Und wir machen die Quer liegenden Deckel mittlerweile 10mm kürzer. Dadurch wird das aufbringen der senkrechten Deckel wesentlich erleichtert (wenn schon Querliegende montiert sind).
Die 5mm Spalt auf beiden Seiten stören die Optik nicht wenn sie alle gleich sind.


----------



## rostiger Nagel (9 November 2015)

winnman schrieb:


> Und wir machen die Quer liegenden Deckel mittlerweile 10mm kürzer. Dadurch wird das aufbringen der senkrechten Deckel wesentlich erleichtert (wenn schon Querliegende montiert sind).
> Die 5mm Spalt auf beiden Seiten stören die Optik nicht wenn sie alle gleich sind.



Durch Präzises Ablängen und Montage können wir auf diese Lücken verzichten


----------



## MSB (9 November 2015)

Ich mach gar keine Deckel drauf, erleichtert die Fehlersuche ... *ROFL*


----------



## winnman (9 November 2015)

Das hat nichts mit präzisem Ablängen zu tun.

Hast du mal versucht bei vollem senkrechten Kanal den Deckel wieder zu montieren weil du 1 Draht gezupft hast?

Meist klemmt das dann an den Deckeln der Quer liegenden Deckel (vor allem wenn es Aussen sehr eng ist, oder dort noch Teile wie Thermostat oder ähnliches verbaut sind).

Sind die Querliegenden dann 5mm kürzer ist es auch möglich die an der Inneren Kante zum Ansetzen der Deckel zu nützen.


----------



## Manfred Stangl (10 November 2015)

Guten Morgen Kollegen,
danke für die Ausführungen. Ich dachte, es gibt da was verbindliches.
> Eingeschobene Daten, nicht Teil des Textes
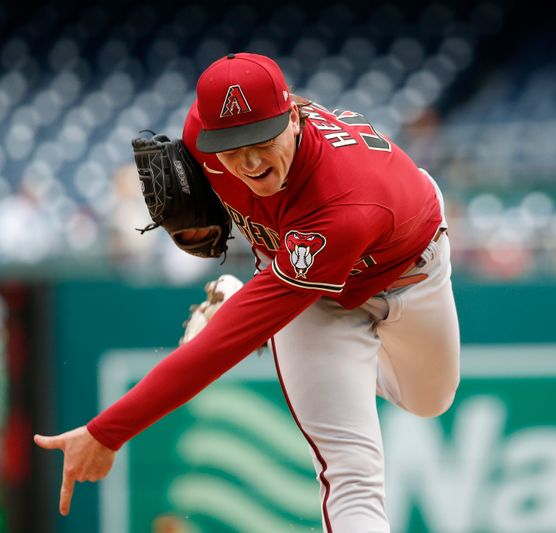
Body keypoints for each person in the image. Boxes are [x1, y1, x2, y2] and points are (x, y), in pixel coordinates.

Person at [34, 52, 460, 532]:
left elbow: (223, 346)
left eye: (261, 138)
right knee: (352, 476)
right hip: (308, 298)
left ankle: (250, 308)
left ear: (294, 118)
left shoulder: (347, 201)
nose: (250, 160)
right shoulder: (201, 136)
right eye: (231, 146)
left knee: (430, 400)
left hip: (409, 270)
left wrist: (108, 431)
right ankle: (273, 321)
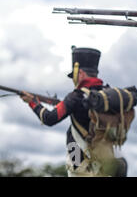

Doch wenn es "nur" optische bzw. handhabungs Gründe hat, brauch ich nicht so sehr drauf rumreiten
Danke!


----------



## rostiger Nagel (10 November 2015)

winnman schrieb:


> Das hat nichts mit präzisem Ablängen zu tun.
> 
> Hast du mal versucht bei vollem senkrechten Kanal den Deckel wieder zu montieren weil du 1 Draht gezupft hast?
> 
> ...



Durch Sorgfältiges Arbeiten ist zupfen bei uns nicht mehr erforderlich


----------



## winnman (10 November 2015)

*ACK* ist klar, du hast noch nie einen Draht nachgezupft oder nachträglich einen dazugelegt


----------



## Blockmove (10 November 2015)

rostiger Nagel schrieb:


> Durch Sorgfältiges Arbeiten ist zupfen bei uns nicht mehr erforderlich



Der war gut ... Typisch trockener OWL-Humor 

Ihr setzt doch sowieso Lütze LSCein, da sind doch so banale Kabelkanäle hinfällig ...

Gruß
Dieter


----------